Key points
INTRODUCTION Critical care admission is common in people hospitalised with COVID-19.1 In the United Kingdom, it has been reported that 17% of COVID-19 hospital inpatients required critical care support and 10% required mechanical ventilation.2 The management of these patients has evolved as new evidence regarding treatment approaches has been developed. However, an area of controversy that has remained is the appropriate utilisation of tracheostomy and its subsequent management.
Early in the pandemic, guidelines were published based on expert opinion before much was understood about the disease. Most of these guidelines focused on minimising risk of nosocomial transmission to clinicians and delaying or avoiding tracheostomies in these patients as the benefits of the procedure were unknown.3,4 As further experience was gained, tracheostomy use became common for critical care COVID-19 patients5 although optimal timing of tracheostomy remains a subject of debate.6,7
In England, reports of departments’ experiences have been described8–10 and a UK multi-centre prospective cohort study, COVIDTrach has been evaluating outcomes of COVID-19 tracheostomy patients.11 However, capturing information directly from hospitals can be constrained by inconsistent reporting patterns, especially if individual hospitals are overwhelmed by surges of critical care patients.

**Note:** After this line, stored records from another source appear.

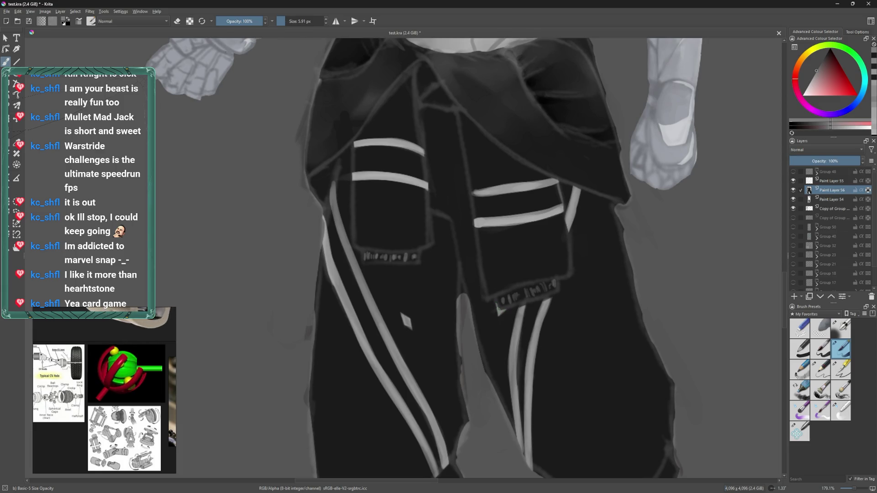
ctrl+click(521, 330)
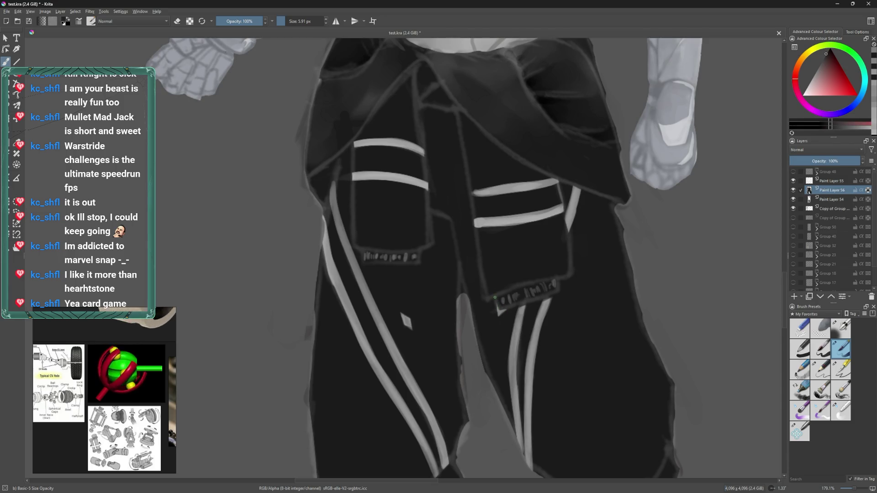
key(minus)
ctrl+click(540, 245)
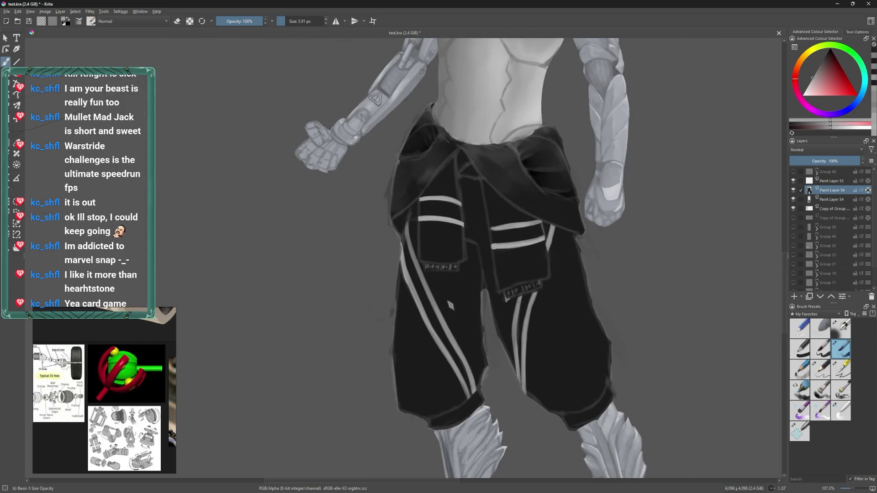
- Cover the light stripe's left end with dark fabric grey using an 11 px brush
key(plus)
drag(462, 276, 470, 273)
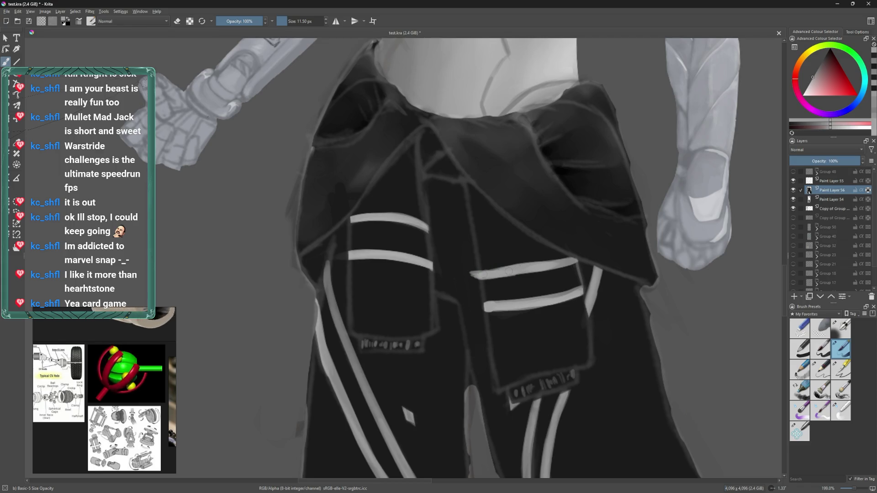
ctrl+click(475, 283)
drag(469, 256, 477, 311)
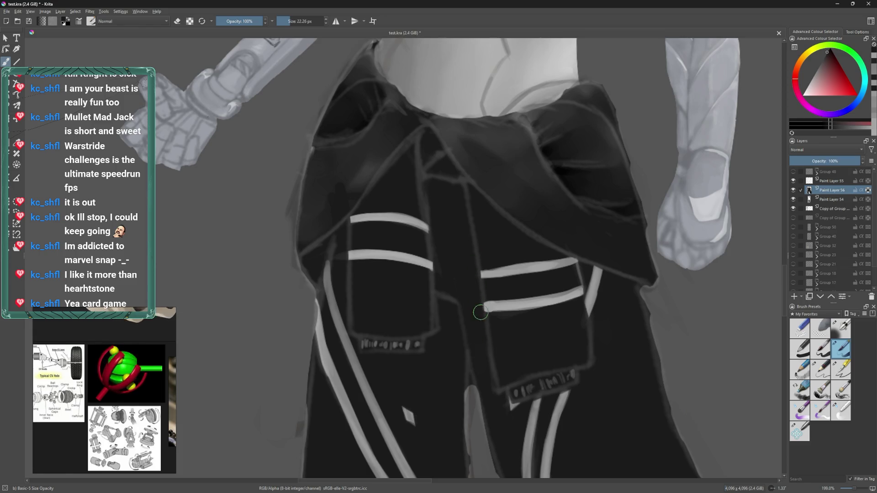
- Zoom out and sample the light stripe grey
key(bracketleft)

The National Health Service (NHS) Hospital Episodes Statistics (HES) database is an administrative dataset that contains a wide range of details regarding all NHS-funded hospital admissions in England. Using HES data, the aim of this study was to characterise tracheostomy use for COVID-19 critical care patients in England, understand the patient factors associated with having a tracheostomy and determine how this related to outcomes.